Wednesday, December 14, 2016

Namenode Handler Configuration Best Practice

HDFS has two configuration parameters, which are dfs.namenode.handler.count  and dfs.namenode.service.handler.count. The blog tries to explain what they are and what value we should set them. Setting them too low causes degraded performance at HDFS layer. Even worse, it can cause namenode or datanode in bad health status or namenode HA constantly has failover. In the namenode log, you might see message like below

INFO org.apache.hadoop.ipc.Server: IPC Server handler xx on 8022 caught an exception java.nio.channels.ClosedChannelException

Also you might see large RPC call queue length when you monitor your namenode through Cloudera Manager. RPC queue length should be 0. 

Namenode is a RPC server that requires a thread pool to handle incoming RPC calls. The number of thread in the pool is controlled by dfs.namenode.handler.count. If dfs.namenode.servicerpc-address is configured (which is also recommended), the namenode starts an extra RPC server to handle the non-client related RPC call, such as from datanodes daemon themselves. That extra RPC server's thread count is controlled by dfs.namenode.service.handler.count. In that case, threads controlled by dfs.namenode.handler.count only handle client RPC call, such as from your MapReduce jobs, HDFS cli commands, etc. 
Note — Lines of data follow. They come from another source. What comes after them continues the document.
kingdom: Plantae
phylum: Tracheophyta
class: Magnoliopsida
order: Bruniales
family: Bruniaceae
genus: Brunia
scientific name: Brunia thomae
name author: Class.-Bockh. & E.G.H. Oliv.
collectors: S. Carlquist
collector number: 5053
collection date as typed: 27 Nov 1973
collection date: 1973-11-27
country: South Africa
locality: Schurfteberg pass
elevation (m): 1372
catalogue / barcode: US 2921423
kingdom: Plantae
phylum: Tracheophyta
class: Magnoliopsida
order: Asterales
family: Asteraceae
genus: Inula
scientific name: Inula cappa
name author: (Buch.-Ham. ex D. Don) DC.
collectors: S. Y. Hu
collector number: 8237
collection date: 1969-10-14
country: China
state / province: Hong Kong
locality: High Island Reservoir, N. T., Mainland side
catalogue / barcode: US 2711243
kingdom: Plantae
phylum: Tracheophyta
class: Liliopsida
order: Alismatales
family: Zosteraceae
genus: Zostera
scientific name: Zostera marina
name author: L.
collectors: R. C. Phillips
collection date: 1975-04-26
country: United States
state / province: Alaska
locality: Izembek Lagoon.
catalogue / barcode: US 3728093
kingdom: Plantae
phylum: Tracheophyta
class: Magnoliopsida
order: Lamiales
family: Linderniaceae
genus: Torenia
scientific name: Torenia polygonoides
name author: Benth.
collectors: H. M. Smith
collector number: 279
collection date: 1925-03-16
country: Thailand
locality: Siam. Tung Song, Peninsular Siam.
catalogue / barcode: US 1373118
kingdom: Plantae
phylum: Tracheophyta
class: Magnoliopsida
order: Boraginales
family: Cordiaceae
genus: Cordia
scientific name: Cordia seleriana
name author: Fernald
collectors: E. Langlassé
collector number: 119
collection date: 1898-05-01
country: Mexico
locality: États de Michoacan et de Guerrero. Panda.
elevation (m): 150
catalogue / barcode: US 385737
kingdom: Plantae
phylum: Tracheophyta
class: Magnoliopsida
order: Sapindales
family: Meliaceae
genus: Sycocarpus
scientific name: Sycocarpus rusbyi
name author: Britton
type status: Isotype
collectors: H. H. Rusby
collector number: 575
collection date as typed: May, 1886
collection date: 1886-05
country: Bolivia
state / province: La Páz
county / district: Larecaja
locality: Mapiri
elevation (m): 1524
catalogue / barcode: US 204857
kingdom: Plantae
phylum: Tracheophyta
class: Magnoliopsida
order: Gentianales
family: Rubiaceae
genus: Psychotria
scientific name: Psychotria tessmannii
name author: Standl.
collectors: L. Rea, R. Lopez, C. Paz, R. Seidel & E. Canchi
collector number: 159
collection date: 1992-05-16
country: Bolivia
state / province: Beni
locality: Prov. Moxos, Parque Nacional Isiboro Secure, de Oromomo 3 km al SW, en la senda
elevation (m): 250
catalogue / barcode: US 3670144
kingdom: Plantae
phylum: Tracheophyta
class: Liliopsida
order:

The use of dfs.namenode.service.handler.count was not documented clearly in earlier version of HDFS releases, hence the JIRA

So what is the value we should set for dfs.namenode.handler.count or dfs.namenode.service.handler.count? 

Both dfs.namenode.service.handler.count and dfs.namenode.service.handler.count should be set to the same value, which is ln(num of datanodes) * 20. For example, if your cluster has 100 datanodes, these parameters should be set to 92. By default, they are both 10. But if you use Cloudera Manager to do the installation, Cloudera Manager should set this for you automatically based on the number of datanodes you have in your cluster. But if you add nodes to your cluster after the initial installation, this value should be increased accordingly, one thing that lots of Hadoop administrators miss after expanding their Hadoop cluster.